Multi-chain dispersion, multi-platform cashing out, real-time hedging. This is not a spur-of-the-moment hacker, but a well-rehearsed withdrawal plan.

The Weight of Drift

Drift is not an unknown protocol.

Founded jointly by Cindy Leow and David Lu in 2021, it is the largest decentralized perpetual contract exchange in the Solana ecosystem. In early 2024, Polychain Capital led a $23.5 million Series A funding round, bringing the total funding to $52.3 million. Prior to the incident, Drift had accumulated a trading volume exceeding $55 billion, with total locked value surpassing $1 billion and more than 200,000 active traders.

Cindy Leow said in a 2024 interview with Fortune that she wanted to make Drift "the Robinhood of the crypto world." Now, this metaphor has taken on a rather negative new meaning—Robinhood froze users' trading privileges during the GameStop incident in 2021, while Drift had their management privileges frozen by the attackers.

This is also the largest security incident the Solana ecosystem has faced since the $325 million theft from the Wormhole cross-chain bridge in 2022.

The Old Problems of DeFi Security

Viewing the Drift incident in the context of history, the picture is not unfamiliar.

In 2022, the Ronin Bridge was hacked for $625 million—validator node private key leak. In February 2025, Bybit was hacked for $1.4 billion—the front end of Safe{Wallet} was injected with malicious code, fundamentally still a break in the key management chain. Now it’s Drift, with the same script: the administrator key was breached, and the protocol fell.

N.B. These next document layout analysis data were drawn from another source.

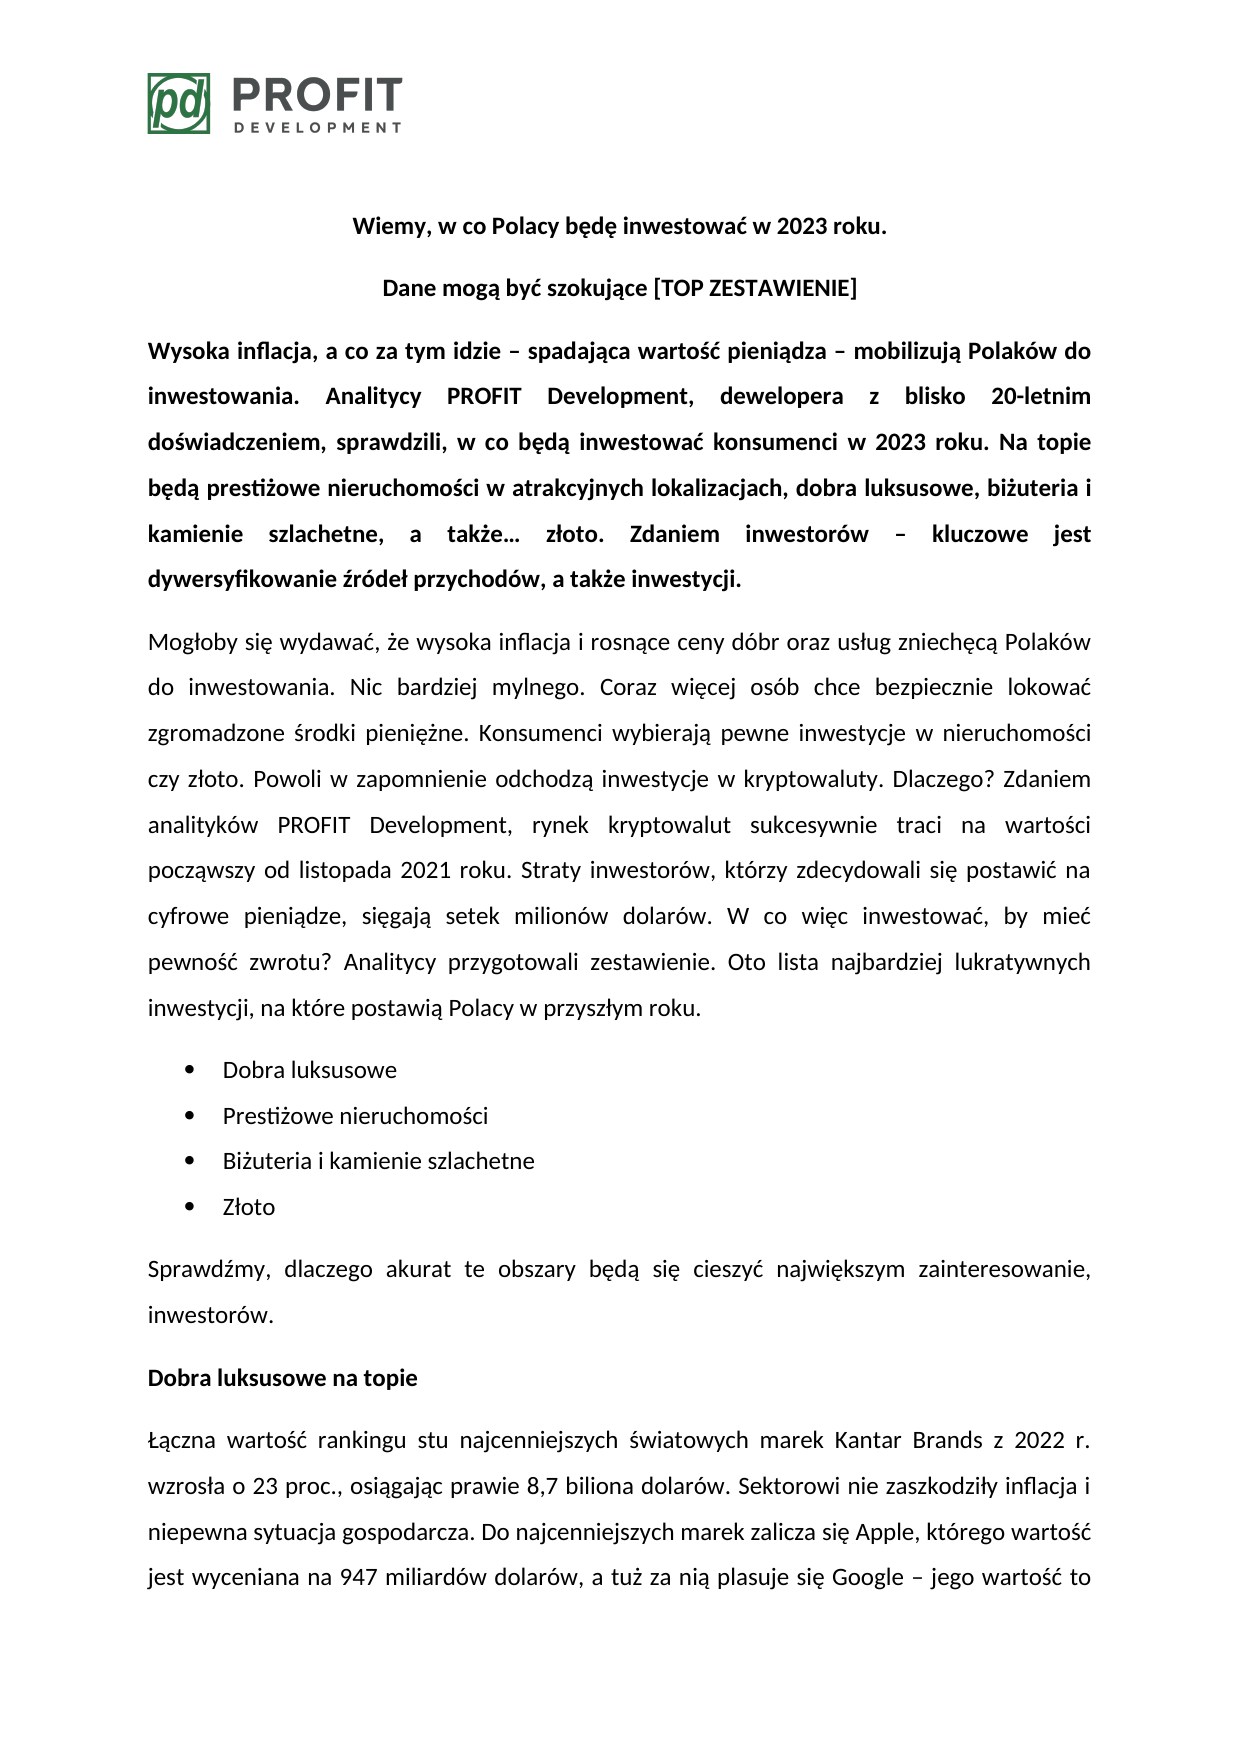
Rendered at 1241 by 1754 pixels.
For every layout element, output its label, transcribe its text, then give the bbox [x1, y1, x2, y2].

text Dobra luksusowe na topie [148, 1362, 1093, 1392]
list Biżuteria i kamienie szlachetne [185, 1146, 1093, 1176]
text Sprawdźmy, dlaczego akurat te obszary będą się cieszyć największym zainteresowanie, inwestorów. [148, 1254, 1093, 1330]
text Dane mogą być szokujące [TOP ZESTAWIENIE] [148, 272, 1093, 303]
text Wysoka inflacja, a co za tym idzie – spadająca wartość pieniądza – mobilizują Polaków do inwestowania. Analitycy PROFIT Development, dewelopera z blisko 20-letnim doświadczeniem, sprawdzili, w co będą inwestować konsumenci w 2023 roku. Na topie będą prestiżowe nieruchomości w atrakcyjnych lokalizacjach, dobra luksusowe, biżuteria i kamienie szlachetne, a także… złoto. Zdaniem inwestorów – kluczowe jest dywersyfikowanie źródeł przychodów, a także inwestycji. [148, 335, 1093, 594]
list Złoto [185, 1191, 1093, 1222]
picture [147, 73, 403, 134]
list Prestiżowe nieruchomości [185, 1100, 1093, 1130]
list Dobra luksusowe [185, 1054, 1093, 1084]
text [148, 1424, 1093, 1592]
text Mogłoby się wydawać, że wysoka inflacja i rosnące ceny dóbr oraz usług zniechęcą Polaków do inwestowania. Nic bardziej mylnego. Coraz więcej osób chce bezpiecznie lokować zgromadzone środki pieniężne. Konsumenci wybierają pewne inwestycje w nieruchomości czy złoto. Powoli w zapomnienie odchodzą inwestycje w kryptowaluty. Dlaczego? Zdaniem analityków PROFIT Development, rynek kryptowalut sukcesywnie traci na wartości począwszy od listopada 2021 roku. Straty inwestorów, którzy zdecydowali się postawić na cyfrowe pieniądze, sięgają setek milionów dolarów. W co więc inwestować, by mieć pewność zwrotu? Analitycy przygotowali zestawienie. Oto lista najbardziej lukratywnych inwestycji, na które postawią Polacy w przyszłym roku. [148, 626, 1093, 1022]
text Wiemy, w co Polacy będę inwestować w 2023 roku. [148, 210, 1093, 241]
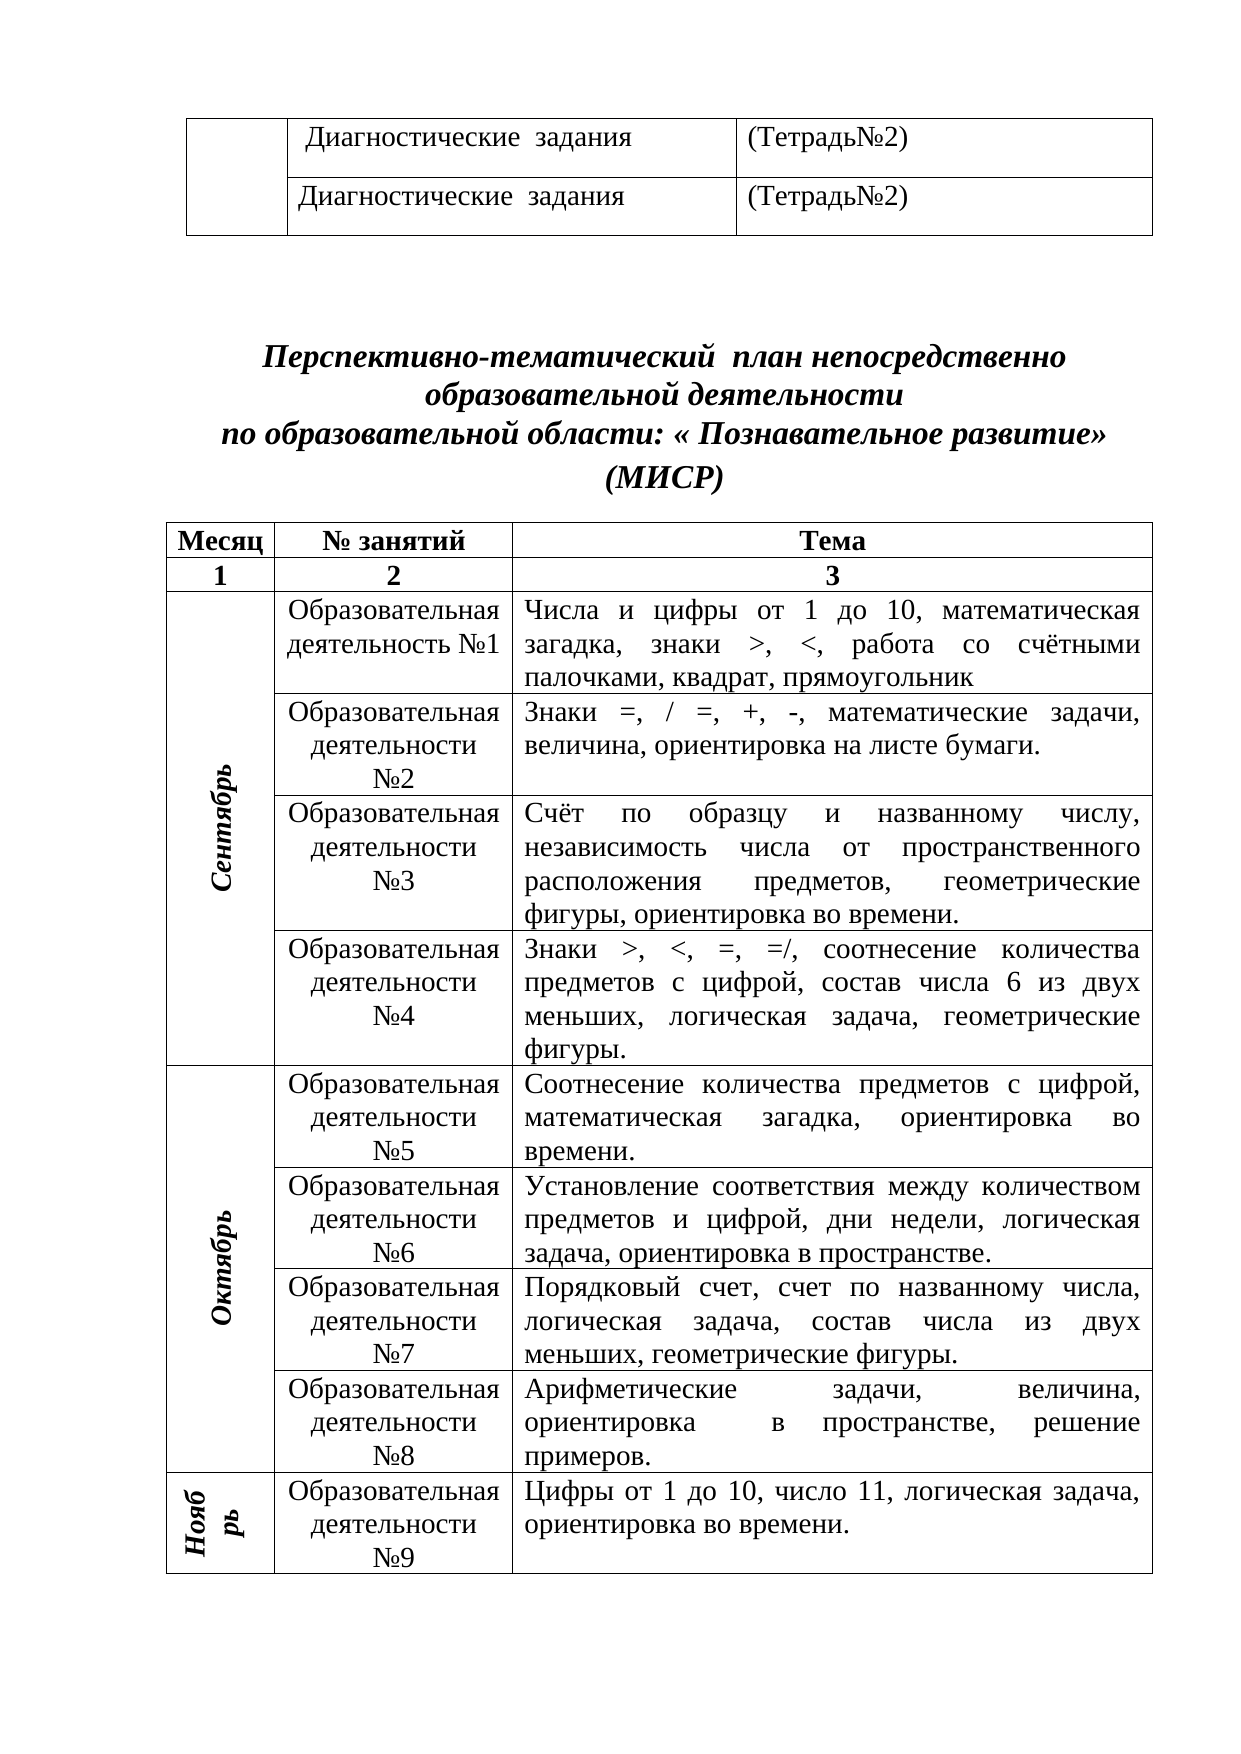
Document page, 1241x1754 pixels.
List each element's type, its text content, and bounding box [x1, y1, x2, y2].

$285 million ranks approximately fifth to sixth on the list of DeFi thefts. But the size of the number is no longer the focus. The focus is that decentralized protocols repeatedly fail at the same link—not in code logic, not in cryptography, but in who manages the key that controls everything and how it is safeguarded.

Perpetual contract protocols sell the financial freedom that requires no permission. But when a single administrator key can empty all the treasuries in an hour, who exactly do the words "without permission" protect?

Aftermath and Suspense

The Drift team quickly suspended deposit and withdrawal functions after the incident and stated that they were coordinating with "multiple security firms, cross-chain bridges, and exchanges" to track the funds. However, as of the time of writing, there has been no news of any funds being successfully frozen or recovered.

The DRIFT token plummeted over 25% after the news broke, falling from about $0.072 to $0.055. DeFi Development Corp. (a publicly listed company holding a large amount of SOL) quickly clarified that it had no association with Drift.

The attacker’s wallet remains active. On-chain data shows that assets are continuously being converted and dispersed. This is a retreat that is still ongoing.

Several key questions remain unanswered: how did the administrator private key leak? Was it due to operational negligence, social engineering attacks, or insider involvement? The attacker created the wallet eight days in advance and conducted small transactions on OKX and Jupiter—was this testing or laying the groundwork? Is there a possibility that the funds transferred to centralized exchanges could be frozen?

On April 1, a wallet created just eight days prior opened all treasuries of the largest perpetual contract platform on Solana with a single administrator key. The entire process took less than an hour. On-chain, the relationship between locks and keys has never been a metaphor.